练习 1. 请把练习文本中的标题“构建tensor数据集函数(Data.TensorDataset)”译成英文。
练习 2. 请逐字照录练习文本中从“y = F.softmax(self.fc2(y),dim=1)”到“torch.optim.SGD(params=model.parameters(),lr = 1)”之间的内容，首尾两处都包括在内。

练习文本.
++++++++++++++++++++

构建tensor数据集函数(Data.TensorDataset)

dataMat, labelMat = loadDateSet('wine.data')
dataMat = LL(dataMat,labelMat)
pindex=np.random.permutation(dataMat.shape[0])
dataMat = dataMat[pindex,:]
labelMat = labelMat[pindex]
dataMat = torch.from_numpy(dataMat)
labelMat = torch.from_numpy(labelMat)
torch_dataset = Data.TensorDataset(dataMat[28:], labelMat[28:])
loader = Data.DataLoader(
    dataset=torch_dataset,
    batch_size=15,
    shuffle=True,
    num_workers=2
)
torch_testset = Data.TensorDataset(dataMat[0:27], labelMat[0:27])
loader2 = Data.DataLoader(
    dataset=torch_testset,
    batch_size=29,
    shuffle=True,
    num_workers=2
)
搭建MLP
class MLP(torch.nn.Module):
    def __init__(self):
        super(MLP,self).__init__()
        self.fc1 = torch.nn.Linear(2,5)
        self.fc2 = torch.nn.Linear(5,3)

    def forward(self,x):
        y = F.sigmoid(self.fc1(x))
        y = F.softmax(self.fc2(y),dim=1)
        return y
model = MLP()
训练模型(含可视化)
def train():
    a_data = []
    b_data = []
    c_data = []
    lossfunc = torch.nn.CrossEntropyLoss()
    optimzer = torch.optim.SGD(params=model.parameters(),lr = 1)
    for epoch in range(n_epoch):
        train_loss = 0
        for step,(batch_dataMat,batch_lableMat) in enumerate(loader):
          optimzer.zero_grad()
          output = model(batch_dataMat)
          # print(output)
          loss = lossfunc(output,batch_lableMat)
          loss.backward()
          optimzer.step()
          train_loss += loss.item()*batch_dataMat.size(0)
        train_loss = train_loss / len(loader.dataset)
        # print('epoch{}:{:.6f}'.format(epoch+1,train_loss))
        a_data.append(epoch+1)
        b_data.append(train_loss)
        c_data.append(test())
    plt.plot(a_data, b_data, ls="-.", lw=2, c="c", label="plot figure")
    plt.xlabel('num of train')
    plt.ylabel('loss')
    plt.grid()  # 网格
    plt.show()
    plt.plot(a_data, c_data, ls="-.", lw=2, c="c", label="plot figure")
    plt.xlabel('num of train')
    plt.ylabel('acc')
    plt.grid()  # 网格
    plt.show()
测试模型
def test():
    correct = 0
    total = 0
    with torch.no_grad():
        for step,(batch_dataMat,batch_lableMat) in enumerate(loader):
            output = model(batch_dataMat)
            _,p = torch.max(output.data,1)
            total += batch_lableMat.size(0)
            correct += (p == batch_lableMat).sum().item()
    print(100*correct/total)

++++++++++++++++++++

数据记录.
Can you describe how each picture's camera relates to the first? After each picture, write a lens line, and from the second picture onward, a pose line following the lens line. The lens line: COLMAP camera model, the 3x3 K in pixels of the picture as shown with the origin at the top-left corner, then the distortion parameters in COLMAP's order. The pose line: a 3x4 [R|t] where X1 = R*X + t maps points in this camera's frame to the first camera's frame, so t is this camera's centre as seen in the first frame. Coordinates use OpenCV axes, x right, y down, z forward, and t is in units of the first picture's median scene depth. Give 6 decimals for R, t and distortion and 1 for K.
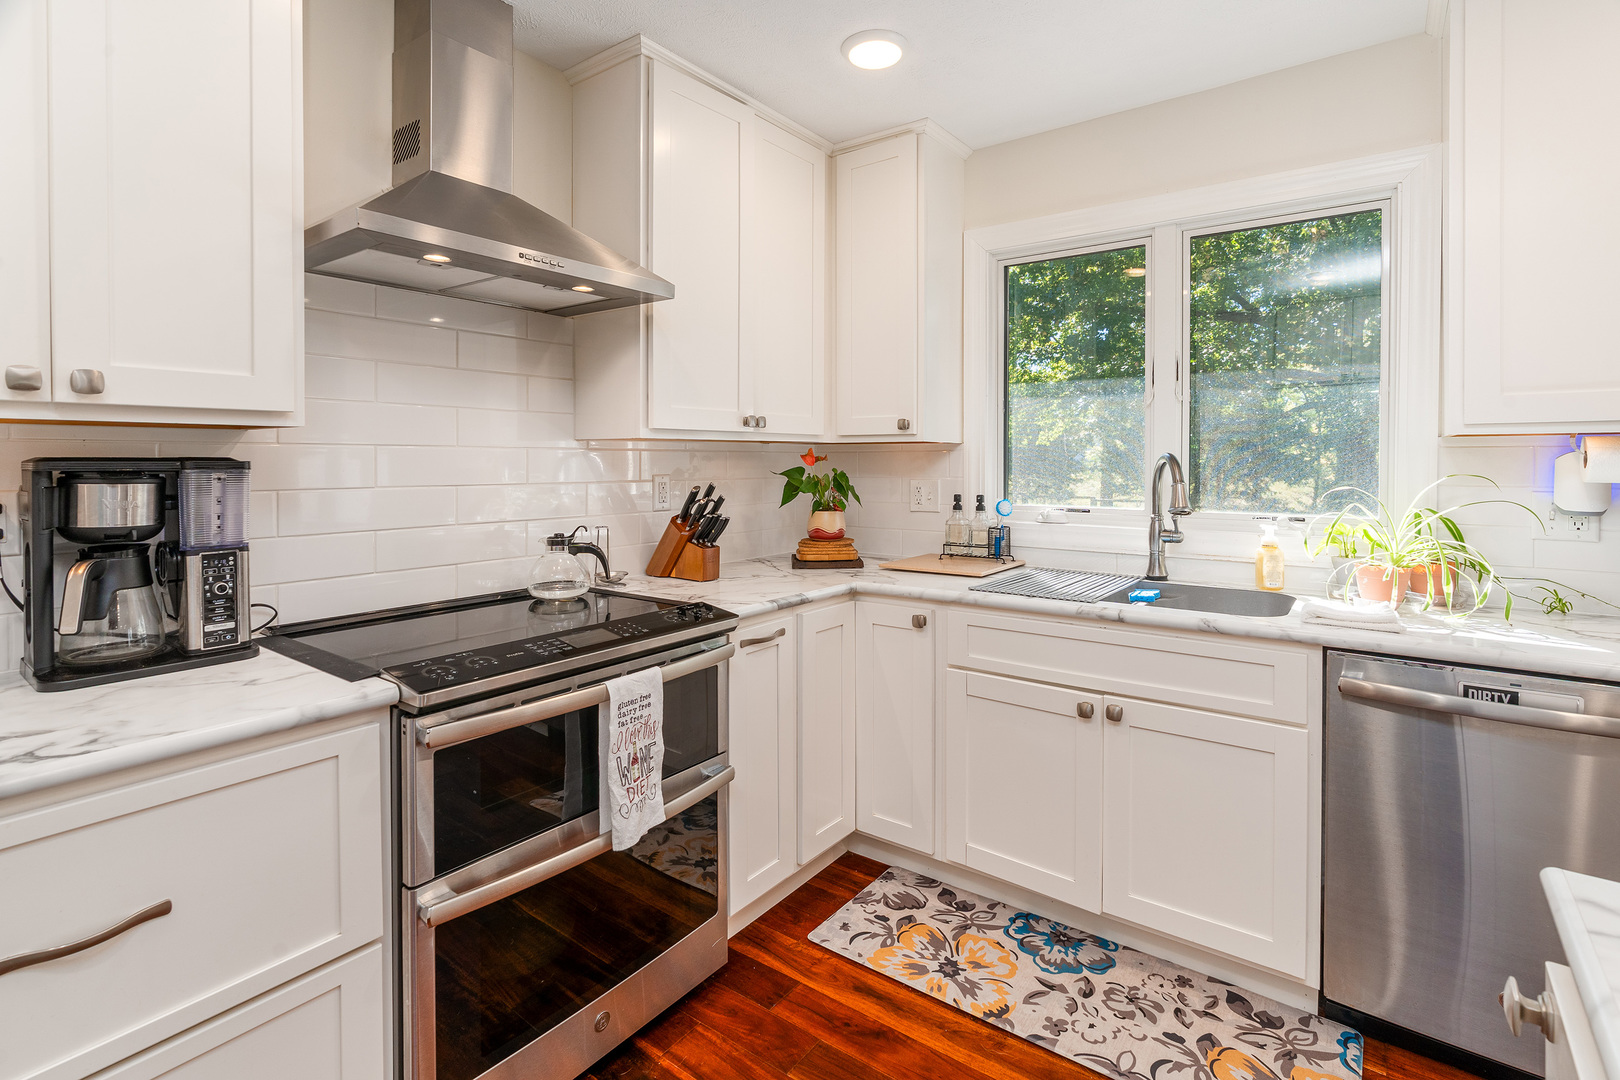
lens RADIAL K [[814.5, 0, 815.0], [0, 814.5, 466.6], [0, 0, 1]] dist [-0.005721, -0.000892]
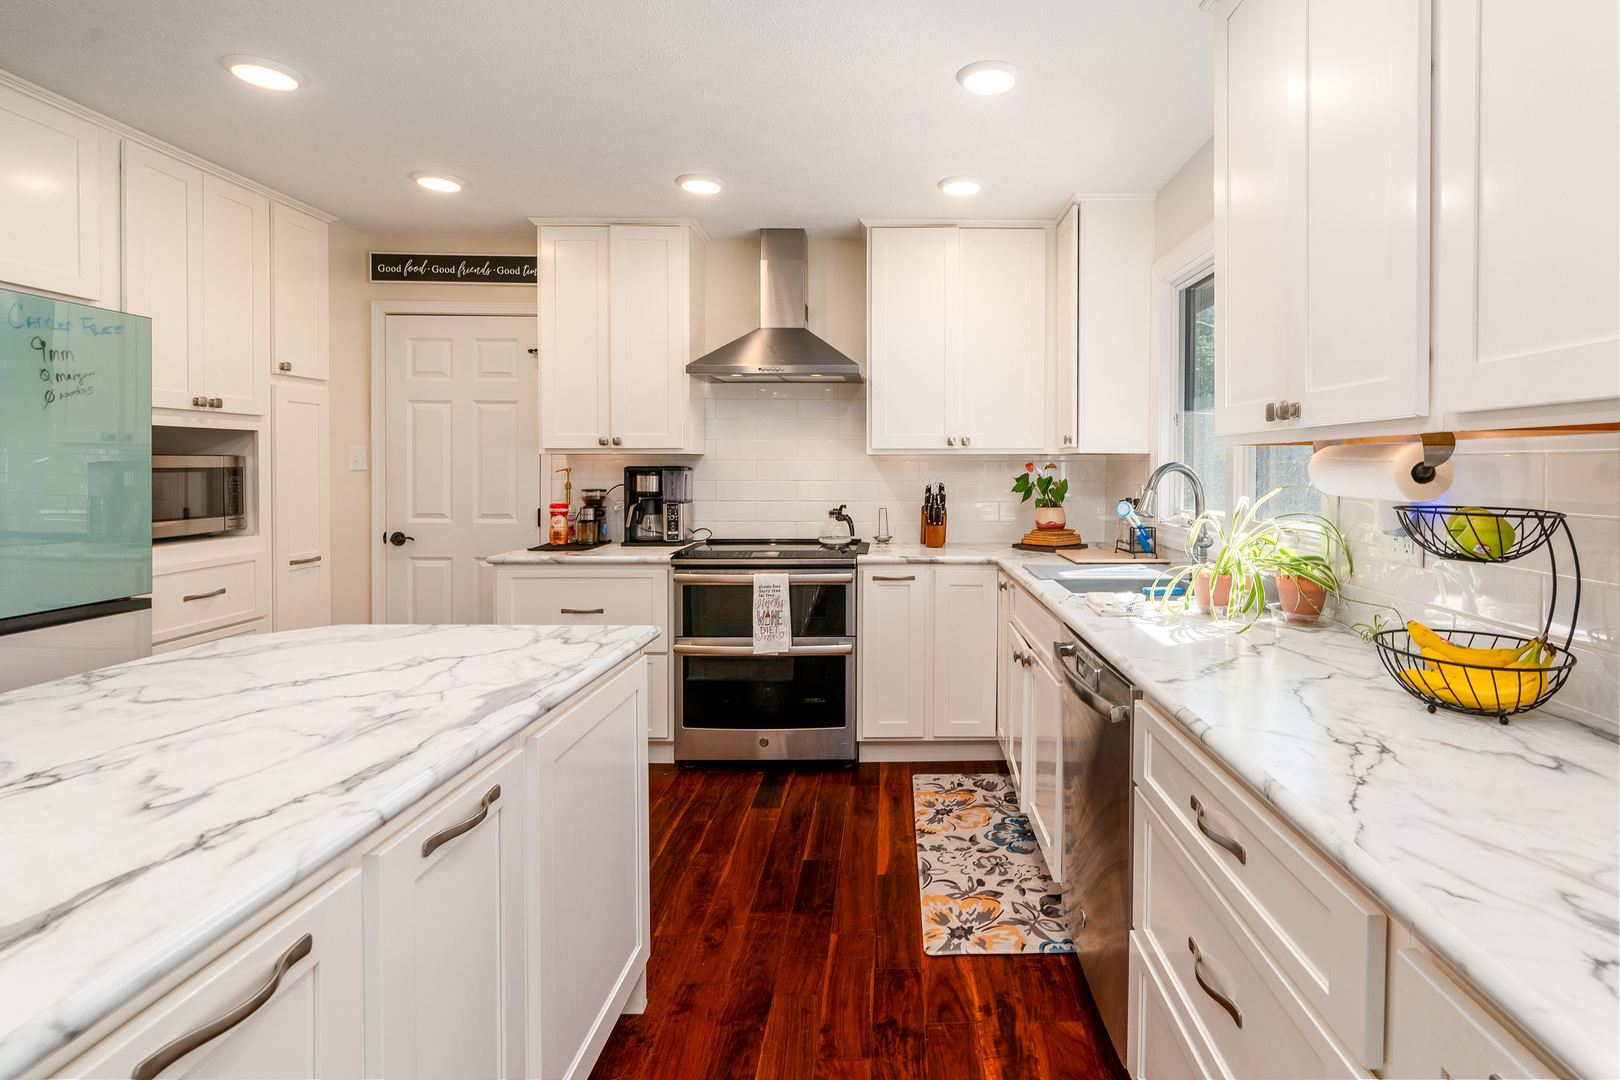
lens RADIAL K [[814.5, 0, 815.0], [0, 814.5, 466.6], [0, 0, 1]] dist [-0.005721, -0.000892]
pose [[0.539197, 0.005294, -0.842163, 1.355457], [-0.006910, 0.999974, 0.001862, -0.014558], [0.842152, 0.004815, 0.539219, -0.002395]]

++++++++++++++++++++

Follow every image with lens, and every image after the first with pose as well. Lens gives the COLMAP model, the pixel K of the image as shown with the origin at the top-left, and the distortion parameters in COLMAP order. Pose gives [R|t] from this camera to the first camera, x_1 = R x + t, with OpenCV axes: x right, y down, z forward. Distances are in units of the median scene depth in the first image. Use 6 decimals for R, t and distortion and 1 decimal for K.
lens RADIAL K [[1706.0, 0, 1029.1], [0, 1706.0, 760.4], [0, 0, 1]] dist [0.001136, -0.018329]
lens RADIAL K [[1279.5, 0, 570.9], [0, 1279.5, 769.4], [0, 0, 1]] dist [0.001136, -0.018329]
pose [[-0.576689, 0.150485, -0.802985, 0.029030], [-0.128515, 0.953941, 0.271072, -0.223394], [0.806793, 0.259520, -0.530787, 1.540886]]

++++++++++++++++++++

参考答案 1. Building the tensor dataset function (Data.TensorDataset)

参考答案 2.
y = F.softmax(self.fc2(y),dim=1)
        return y
model = MLP()
训练模型(含可视化)
def train():
    a_data = []
    b_data = []
    c_data = []
    lossfunc = torch.nn.CrossEntropyLoss()
    optimzer = torch.optim.SGD(params=model.parameters(),lr = 1)